LEWISTON – Bishop Joseph J. Gerry will make his final official visit to the city this Sunday when he celebrates Mass and presides over initiation rites for 160 new Catholics at Saints Peter and Paul Church.
The bishop is retiring at the end of March. He’ll return to St. Anselm’s monastery in Manchester, N.H., resuming his life as a Benedictine monk.
Gerry has led Maine’s 234,000 Roman Catholics for 15 years. After turning 75 in September, he submitted his resignation. Church law calls for bishops to retire at 75.
An auxiliary bishop from Salem, Mass., Richard Malone, 57, was named this month by Pope John Paul II to succeed Gerry.
Sue Bernard, communications director for the Diocese of Portland, said Gerry is presiding over the Rite of Election at four parishes around Maine this month and next. At 2 p.m. at Saints Peter and Paul Church, the bishop will celebrate Mass and lead parishioners in the rites that lead to church membership for converts.

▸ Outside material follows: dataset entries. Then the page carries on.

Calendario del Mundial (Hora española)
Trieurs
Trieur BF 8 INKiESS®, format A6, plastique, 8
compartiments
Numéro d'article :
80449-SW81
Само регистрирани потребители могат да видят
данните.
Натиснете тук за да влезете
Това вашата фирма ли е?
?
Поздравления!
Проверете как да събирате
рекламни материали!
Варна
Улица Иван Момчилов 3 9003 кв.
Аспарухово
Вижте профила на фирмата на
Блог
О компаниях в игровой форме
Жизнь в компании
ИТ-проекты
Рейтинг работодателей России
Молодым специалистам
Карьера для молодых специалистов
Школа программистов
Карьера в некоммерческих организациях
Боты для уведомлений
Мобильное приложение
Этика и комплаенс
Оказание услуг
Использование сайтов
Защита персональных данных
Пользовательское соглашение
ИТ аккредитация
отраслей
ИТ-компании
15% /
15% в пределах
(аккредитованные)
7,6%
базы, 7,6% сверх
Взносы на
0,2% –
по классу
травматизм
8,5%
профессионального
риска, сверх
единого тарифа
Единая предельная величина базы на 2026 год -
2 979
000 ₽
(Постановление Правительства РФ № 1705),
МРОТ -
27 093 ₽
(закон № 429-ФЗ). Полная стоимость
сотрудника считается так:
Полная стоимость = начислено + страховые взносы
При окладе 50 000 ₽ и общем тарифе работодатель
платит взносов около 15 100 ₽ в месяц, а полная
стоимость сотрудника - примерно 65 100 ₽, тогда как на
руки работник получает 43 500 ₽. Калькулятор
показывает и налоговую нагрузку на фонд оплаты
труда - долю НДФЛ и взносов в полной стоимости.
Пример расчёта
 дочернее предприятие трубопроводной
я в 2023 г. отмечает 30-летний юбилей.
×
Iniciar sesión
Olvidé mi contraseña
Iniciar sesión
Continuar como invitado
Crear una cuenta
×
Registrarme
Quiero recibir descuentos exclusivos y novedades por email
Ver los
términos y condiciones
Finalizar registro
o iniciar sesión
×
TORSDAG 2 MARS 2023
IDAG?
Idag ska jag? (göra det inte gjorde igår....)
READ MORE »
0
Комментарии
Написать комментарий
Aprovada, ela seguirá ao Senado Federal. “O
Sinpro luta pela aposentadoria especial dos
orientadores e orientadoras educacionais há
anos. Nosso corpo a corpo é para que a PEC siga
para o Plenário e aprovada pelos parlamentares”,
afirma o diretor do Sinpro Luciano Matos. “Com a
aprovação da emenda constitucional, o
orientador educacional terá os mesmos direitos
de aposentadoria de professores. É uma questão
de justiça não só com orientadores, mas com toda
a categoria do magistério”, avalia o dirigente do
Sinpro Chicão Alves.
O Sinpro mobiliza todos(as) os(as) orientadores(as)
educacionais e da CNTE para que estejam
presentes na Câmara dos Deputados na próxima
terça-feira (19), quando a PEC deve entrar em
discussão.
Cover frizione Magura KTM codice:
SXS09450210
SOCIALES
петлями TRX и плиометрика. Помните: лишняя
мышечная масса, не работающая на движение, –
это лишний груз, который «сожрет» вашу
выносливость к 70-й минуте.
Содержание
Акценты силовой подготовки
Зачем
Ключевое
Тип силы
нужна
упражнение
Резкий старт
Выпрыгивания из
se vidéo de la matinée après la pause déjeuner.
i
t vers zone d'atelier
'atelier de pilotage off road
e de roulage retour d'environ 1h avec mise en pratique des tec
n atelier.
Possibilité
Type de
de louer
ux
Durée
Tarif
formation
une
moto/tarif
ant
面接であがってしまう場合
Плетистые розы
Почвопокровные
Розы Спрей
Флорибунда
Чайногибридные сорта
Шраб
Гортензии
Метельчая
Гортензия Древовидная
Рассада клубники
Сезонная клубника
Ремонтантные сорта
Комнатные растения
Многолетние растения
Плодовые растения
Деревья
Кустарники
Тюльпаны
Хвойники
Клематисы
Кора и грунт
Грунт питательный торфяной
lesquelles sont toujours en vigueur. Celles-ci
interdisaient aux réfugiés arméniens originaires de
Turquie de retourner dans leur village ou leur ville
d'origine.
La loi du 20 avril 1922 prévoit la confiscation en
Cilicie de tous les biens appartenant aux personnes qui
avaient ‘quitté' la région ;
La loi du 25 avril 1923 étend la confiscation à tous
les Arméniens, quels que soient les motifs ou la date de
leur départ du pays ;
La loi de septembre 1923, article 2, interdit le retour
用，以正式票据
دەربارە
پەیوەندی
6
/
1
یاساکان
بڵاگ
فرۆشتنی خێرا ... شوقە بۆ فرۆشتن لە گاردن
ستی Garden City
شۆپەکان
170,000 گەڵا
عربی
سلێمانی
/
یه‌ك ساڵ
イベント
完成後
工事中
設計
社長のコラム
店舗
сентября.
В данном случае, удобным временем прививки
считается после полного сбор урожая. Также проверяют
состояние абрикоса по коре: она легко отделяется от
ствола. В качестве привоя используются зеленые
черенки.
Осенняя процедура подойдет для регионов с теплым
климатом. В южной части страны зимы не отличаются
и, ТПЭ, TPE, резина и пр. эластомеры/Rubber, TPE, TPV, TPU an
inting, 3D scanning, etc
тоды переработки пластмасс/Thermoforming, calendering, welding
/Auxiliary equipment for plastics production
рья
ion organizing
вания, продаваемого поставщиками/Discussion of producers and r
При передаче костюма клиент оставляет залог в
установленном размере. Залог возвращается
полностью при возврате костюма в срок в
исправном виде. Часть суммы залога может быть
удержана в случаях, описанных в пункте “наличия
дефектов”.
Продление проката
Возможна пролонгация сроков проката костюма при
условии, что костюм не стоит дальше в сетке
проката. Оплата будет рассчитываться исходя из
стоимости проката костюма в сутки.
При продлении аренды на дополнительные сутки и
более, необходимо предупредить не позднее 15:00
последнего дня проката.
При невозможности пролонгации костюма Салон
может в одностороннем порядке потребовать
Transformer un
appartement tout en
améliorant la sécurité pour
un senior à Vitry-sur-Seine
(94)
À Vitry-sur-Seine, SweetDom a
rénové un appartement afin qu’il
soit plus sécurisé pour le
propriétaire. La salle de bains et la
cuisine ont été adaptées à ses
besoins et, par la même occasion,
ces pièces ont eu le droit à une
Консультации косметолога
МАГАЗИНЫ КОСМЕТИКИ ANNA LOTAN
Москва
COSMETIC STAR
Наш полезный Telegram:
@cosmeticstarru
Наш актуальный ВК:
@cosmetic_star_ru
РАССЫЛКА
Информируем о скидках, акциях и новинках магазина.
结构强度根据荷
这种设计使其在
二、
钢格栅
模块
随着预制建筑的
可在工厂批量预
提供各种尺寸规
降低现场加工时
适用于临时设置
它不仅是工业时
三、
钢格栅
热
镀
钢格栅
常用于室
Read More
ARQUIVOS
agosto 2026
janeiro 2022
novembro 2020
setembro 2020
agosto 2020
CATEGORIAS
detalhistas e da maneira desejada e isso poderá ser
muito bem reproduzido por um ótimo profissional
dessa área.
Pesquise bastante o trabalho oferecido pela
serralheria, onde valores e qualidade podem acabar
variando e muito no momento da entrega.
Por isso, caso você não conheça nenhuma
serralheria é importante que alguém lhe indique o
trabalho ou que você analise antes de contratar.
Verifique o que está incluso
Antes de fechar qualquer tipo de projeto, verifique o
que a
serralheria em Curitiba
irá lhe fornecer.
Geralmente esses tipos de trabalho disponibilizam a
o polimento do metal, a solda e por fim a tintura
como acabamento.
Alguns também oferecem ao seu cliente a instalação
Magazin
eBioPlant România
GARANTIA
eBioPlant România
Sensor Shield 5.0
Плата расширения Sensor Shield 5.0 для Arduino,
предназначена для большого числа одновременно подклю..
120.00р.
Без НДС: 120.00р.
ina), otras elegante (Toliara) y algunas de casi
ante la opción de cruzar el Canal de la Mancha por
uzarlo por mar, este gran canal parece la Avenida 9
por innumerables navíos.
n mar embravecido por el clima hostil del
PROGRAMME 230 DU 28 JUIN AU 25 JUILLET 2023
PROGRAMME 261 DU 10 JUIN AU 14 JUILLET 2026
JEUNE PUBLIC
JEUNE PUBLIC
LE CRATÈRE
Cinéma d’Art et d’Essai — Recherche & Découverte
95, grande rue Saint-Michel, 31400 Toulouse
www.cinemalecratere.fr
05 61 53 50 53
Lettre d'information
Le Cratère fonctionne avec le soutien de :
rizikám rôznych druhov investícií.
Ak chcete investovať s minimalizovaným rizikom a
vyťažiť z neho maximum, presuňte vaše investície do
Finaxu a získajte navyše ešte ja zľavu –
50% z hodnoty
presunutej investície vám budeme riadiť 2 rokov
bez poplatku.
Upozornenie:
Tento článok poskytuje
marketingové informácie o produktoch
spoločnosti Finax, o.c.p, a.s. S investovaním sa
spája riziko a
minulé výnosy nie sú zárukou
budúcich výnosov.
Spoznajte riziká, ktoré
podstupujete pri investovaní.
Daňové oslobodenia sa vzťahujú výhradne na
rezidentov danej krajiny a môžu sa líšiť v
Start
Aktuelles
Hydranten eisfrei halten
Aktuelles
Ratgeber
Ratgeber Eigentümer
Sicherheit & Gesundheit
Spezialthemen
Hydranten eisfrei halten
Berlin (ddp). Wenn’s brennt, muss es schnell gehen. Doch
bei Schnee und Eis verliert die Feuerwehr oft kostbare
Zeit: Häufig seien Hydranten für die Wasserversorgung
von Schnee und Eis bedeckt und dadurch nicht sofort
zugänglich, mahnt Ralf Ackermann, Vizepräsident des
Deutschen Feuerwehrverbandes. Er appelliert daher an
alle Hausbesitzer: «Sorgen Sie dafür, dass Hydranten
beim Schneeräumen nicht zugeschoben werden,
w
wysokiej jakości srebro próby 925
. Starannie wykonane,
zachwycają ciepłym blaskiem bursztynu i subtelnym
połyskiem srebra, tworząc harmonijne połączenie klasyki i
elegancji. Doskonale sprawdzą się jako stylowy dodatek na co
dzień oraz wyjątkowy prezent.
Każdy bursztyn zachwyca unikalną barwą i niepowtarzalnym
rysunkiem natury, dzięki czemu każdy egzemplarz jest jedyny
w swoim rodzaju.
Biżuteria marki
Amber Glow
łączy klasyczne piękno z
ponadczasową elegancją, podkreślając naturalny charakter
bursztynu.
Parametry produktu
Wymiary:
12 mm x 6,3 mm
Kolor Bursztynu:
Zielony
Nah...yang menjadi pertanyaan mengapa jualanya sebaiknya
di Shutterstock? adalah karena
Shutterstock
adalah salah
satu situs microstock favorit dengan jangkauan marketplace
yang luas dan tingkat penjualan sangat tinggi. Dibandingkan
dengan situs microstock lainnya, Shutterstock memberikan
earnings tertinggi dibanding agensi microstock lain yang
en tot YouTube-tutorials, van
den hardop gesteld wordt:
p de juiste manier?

Bernard estimated that about 160 catechumens – people who have never been baptized – and candidates – people baptized in other faiths – will be introduced at Sunday’s ceremonies here. The Rites of Election call for godparents to introduce the people being nominated for acceptance into the Catholic church. Generally the rites conclude a year or more of church attendance and study by those converting to the Catholic faith. After the rites, baptisms or confirmations take place during the season leading up to Easter.
The rites date back to the early days of the Catholic Church and were reaffirmed during Vatican-based councils of the church’s bishops and cardinals in the 20th century.
In Catholic doctrine, the term “election” refers to the concept of being among God’s chosen people. Once converts complete the rites and are baptized, they’re “elected” into the Catholic Church.
Besides presiding over Sunday’s celebrations here, Gerry will oversee an identical ceremony at 7 p.m. at the Cathedral of the Immaculate Conception in Portland, and at 11 a.m. Sunday, March 7, at St. Mary’s Church in Presque Isle. He already said Mass and presided over the rites this past Sunday at St. John’s Church in Bangor.
Bernard said that diocese-wide, more than 350 people are in the formal process of becoming baptized or preparing for reception into full communion in the Catholic faith.
She said that with Lent beginning Wednesday, this is the traditional time for the church to recognize those people and invite them to pray, reflect on the Scriptures, to fast and to join in the church community’s practice of charity. Entire parish memberships are called to pray for and support those joining the church, she said.